Lieberman is best known for his racist attacks on the Arab citizens of Israel — whose rejection of Israel as a Jewish state played right into his hands. Yet he cannot be completely dismissed as a supporter of a two-state solution, even though he prefers a demographic to a geographic standard in delineating the borders.

Finally, there is Likud leader Benjamin Netanyahu. He came in a close second at the head of a party list populated by many politicians with views far to his right on the Palestinian issue.

And he heads a right-wing bloc that won a clear majority in last week’s elections but whose support for Netanyahu as prime minister would doom him to intense friction with the Obama administration, Israel’s moderate Arab neighbors, and the rest of the world over settlements and territory (again, over the Palestinian issue).

The dynamic of the coming weeks is likely to take the following form: Netanyahu will seek to prove that he can form a right-wing government of at least 61 members of Knesset in order to receive a mandate from President Shimon Peres. His challenge will be to avoid making quotable promises to the right-wing parties that could embarrass him later.

Livni will insist on rotation of the premiership; otherwise, she and Kadima will opt for the political opposition in the reasonable certainty that a far-right coalition will prove a constant embarrassment for Netanyahu and for Israel and will be short-lived.
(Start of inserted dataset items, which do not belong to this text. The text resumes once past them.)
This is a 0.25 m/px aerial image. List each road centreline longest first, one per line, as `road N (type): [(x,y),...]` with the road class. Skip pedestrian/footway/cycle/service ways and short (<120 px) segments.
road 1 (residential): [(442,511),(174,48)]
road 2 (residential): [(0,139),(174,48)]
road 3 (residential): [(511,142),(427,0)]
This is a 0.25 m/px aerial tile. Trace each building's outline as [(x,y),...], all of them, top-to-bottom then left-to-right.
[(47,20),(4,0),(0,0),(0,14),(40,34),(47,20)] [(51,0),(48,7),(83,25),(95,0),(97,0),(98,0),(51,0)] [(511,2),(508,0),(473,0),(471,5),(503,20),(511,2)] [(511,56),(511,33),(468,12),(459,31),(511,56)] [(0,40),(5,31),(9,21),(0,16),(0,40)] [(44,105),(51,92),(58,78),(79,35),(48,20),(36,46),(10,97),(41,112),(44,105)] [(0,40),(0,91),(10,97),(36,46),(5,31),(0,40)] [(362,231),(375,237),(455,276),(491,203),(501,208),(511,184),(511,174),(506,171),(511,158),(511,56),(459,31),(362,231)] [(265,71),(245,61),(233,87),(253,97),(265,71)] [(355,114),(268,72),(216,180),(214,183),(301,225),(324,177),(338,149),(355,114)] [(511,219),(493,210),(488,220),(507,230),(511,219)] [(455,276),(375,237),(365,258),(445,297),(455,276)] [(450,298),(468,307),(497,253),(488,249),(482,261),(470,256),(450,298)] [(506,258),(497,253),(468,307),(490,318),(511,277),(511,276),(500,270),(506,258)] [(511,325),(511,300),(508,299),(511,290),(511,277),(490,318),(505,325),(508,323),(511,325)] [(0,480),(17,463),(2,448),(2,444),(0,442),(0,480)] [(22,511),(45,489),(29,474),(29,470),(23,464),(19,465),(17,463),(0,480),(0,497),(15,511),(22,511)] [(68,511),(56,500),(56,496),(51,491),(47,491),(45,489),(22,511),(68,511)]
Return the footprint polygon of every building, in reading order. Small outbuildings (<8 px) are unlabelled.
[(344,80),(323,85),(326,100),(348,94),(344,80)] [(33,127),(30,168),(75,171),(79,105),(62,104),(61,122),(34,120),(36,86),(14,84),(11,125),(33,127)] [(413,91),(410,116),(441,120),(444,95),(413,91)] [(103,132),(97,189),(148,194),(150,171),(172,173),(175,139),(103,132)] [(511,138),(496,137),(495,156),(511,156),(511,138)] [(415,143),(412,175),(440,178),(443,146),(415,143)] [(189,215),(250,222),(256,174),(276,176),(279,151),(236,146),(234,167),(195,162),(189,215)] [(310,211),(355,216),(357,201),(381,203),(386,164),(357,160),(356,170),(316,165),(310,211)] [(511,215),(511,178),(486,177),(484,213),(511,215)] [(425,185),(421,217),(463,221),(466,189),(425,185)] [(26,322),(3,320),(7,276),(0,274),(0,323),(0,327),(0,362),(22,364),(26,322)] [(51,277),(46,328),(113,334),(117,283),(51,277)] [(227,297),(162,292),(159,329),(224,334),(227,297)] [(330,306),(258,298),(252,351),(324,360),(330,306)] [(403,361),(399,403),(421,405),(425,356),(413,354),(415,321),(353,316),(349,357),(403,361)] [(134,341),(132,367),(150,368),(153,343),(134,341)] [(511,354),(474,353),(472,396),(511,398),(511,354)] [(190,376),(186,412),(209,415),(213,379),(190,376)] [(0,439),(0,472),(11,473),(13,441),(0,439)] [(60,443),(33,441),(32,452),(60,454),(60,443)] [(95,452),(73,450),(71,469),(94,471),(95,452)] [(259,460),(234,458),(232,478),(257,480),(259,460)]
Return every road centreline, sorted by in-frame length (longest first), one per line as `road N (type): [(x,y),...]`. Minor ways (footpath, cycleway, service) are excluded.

Livni and Netanyahu, probably with Lieberman along for the ride, will almost certainly meet somewhere in between, if not immediately then after a few months of poisonous right-wing rule. The resultant coalition will engage in fairly effective conflict management with the Palestinians — certainly nothing worse than the outgoing Olmert-Livni-Barak government.

When pressured by Obama, and given Netanyahu’s preoccupation with Iran, the coalition could find a common language with Washington regarding the need for dramatic progress with Syria. This would strike a critical blow at Tehran’s designs for the Levant region, thereby ultimately strengthening moderate Palestinians in the bargain.

Syria-Israel negotiations would be ironic, considering that the question of negotiations with Damascus was barely an issue in these elections.

Yet stranger things have happened in Israel when the right is in power but the left (this time in the form of Kadima) retains its influence.

Yossi Alpher is coeditor of the bitterlemons.org family of Internet publications. He is former director of the Jaffee Center for Strategic Studies at Tel Aviv University.